So after a quick run out to Moonlight in early December to help a friend out with a shakedown run in his new rig, I managed to do what I hoped I wouldn’t do:
Last trail of the day heading back to the parking lot, I clipped a tree with my drivers side front wheel on a slightly off-camber sport which tipped me into a tree that I was trying to avoid. Derp!
The tinted Plexiglas I ordered showed up and I got to work fixing the hole in the back a bit better than the duct tape and cardboard job I did earlier in the month. I had planned on popping out the other window and doing that in plexi as well, but the thing did not want to come out at all. And since I am working in a rented, cold, dark garage, I did not want to have it blow out and try to clean up that mess in there.
Slap the interior back together and peel the backing off to call the job done. The tint actually matches the factory tint perfectly (80% Grey):
Sometime in the warmer future, I plan on painting the bolt heads black to blend in a bit better.
Why use plexi instead of Lexan? Well that’s because I found tinted Plexiglas quickly and, of course, as soon as I made the purchase of it I managed to find tinted Lexan for less :homer: So this will be a bit of an experiment, and I am betting that I wind up with Lexan later on. The acrylic, while more flexible than glass, was much more brittle that I was expecting it to be. But, I was also working with it in an unheated 15°F garage, so that could have been the reason for the brittleness.

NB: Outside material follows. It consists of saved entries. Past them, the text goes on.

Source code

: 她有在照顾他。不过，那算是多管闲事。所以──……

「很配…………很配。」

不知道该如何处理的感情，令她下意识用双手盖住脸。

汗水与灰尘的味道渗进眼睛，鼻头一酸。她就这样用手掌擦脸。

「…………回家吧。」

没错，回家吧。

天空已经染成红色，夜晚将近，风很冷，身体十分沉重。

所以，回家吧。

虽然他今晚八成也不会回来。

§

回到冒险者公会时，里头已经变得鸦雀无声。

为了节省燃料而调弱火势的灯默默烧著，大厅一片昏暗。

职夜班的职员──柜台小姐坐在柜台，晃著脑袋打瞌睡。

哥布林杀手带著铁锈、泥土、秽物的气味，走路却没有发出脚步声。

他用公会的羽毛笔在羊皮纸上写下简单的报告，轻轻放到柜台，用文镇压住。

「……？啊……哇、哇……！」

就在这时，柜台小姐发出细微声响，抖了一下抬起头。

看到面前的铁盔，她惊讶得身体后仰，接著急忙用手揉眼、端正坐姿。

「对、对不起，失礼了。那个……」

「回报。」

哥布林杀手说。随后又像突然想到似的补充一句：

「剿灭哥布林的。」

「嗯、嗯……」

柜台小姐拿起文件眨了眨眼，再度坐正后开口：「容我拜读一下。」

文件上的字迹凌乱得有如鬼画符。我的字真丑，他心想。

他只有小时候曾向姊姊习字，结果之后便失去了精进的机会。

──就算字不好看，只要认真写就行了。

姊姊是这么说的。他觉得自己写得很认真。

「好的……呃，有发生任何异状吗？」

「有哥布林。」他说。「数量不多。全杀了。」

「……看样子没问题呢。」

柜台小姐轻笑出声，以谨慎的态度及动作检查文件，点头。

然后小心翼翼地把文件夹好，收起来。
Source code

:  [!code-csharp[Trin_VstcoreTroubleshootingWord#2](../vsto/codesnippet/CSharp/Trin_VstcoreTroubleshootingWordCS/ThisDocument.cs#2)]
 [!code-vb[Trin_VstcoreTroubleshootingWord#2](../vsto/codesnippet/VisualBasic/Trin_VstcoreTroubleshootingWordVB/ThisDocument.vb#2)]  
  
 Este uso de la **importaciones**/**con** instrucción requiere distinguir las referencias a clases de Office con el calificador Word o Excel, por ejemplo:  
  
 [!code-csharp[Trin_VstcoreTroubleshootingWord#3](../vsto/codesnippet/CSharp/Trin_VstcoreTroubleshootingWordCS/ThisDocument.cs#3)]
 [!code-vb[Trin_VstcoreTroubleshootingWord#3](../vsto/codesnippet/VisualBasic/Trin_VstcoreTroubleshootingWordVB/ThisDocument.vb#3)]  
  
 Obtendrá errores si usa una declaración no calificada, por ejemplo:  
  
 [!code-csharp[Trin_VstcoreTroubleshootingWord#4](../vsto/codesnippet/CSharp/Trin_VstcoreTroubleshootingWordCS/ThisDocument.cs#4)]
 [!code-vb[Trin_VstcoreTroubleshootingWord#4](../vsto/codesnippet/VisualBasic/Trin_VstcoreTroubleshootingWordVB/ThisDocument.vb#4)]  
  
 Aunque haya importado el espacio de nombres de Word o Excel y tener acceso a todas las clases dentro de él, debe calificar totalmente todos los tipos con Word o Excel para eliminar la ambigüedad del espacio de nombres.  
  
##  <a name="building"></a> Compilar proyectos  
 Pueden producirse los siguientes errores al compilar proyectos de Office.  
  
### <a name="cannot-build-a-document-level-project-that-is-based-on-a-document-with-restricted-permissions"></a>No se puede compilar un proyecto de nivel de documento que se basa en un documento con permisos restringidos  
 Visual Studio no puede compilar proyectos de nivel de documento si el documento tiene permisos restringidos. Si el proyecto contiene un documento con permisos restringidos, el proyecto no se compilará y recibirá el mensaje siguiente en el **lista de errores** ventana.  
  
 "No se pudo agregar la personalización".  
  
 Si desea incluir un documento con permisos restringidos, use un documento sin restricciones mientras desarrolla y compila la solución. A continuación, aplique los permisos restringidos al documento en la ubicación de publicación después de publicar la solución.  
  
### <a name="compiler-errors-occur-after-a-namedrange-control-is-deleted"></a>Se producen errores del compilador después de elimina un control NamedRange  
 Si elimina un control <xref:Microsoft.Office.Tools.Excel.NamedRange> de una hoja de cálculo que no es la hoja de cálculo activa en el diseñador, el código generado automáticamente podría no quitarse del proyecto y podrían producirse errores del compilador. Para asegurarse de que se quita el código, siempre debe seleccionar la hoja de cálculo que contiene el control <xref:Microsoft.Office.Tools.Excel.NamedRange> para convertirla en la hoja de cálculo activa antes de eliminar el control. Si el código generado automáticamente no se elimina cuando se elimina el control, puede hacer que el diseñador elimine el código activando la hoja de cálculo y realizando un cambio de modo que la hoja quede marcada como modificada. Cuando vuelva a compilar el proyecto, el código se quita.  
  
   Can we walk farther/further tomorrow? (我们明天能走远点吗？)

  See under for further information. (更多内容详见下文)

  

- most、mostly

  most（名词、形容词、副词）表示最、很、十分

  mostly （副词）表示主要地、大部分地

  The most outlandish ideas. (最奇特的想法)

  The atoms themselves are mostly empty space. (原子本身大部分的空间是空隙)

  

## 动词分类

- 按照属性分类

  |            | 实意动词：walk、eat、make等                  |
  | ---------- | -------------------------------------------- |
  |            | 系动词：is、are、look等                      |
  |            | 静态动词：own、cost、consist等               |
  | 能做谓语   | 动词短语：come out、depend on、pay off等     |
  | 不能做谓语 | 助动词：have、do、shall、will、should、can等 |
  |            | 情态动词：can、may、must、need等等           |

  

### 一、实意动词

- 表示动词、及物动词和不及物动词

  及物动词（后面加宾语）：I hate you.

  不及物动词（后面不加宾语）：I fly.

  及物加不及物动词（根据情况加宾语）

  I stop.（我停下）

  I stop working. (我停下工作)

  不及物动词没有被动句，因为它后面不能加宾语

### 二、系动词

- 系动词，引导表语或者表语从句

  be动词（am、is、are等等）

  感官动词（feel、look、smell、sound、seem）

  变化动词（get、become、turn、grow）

For now, it is leaking less than the protrusions for my rear hatch hinges, so that works for me!
Edit 7-31-18: Don’t use Plexiglas. It isn’t holding up well over time an is doing odd stuff when it gets some heat on it. I’ll either swap it out with some Lexan in the future or find another replacement window. For now it is at least keeping most of the water out of the rear though so that does count for something!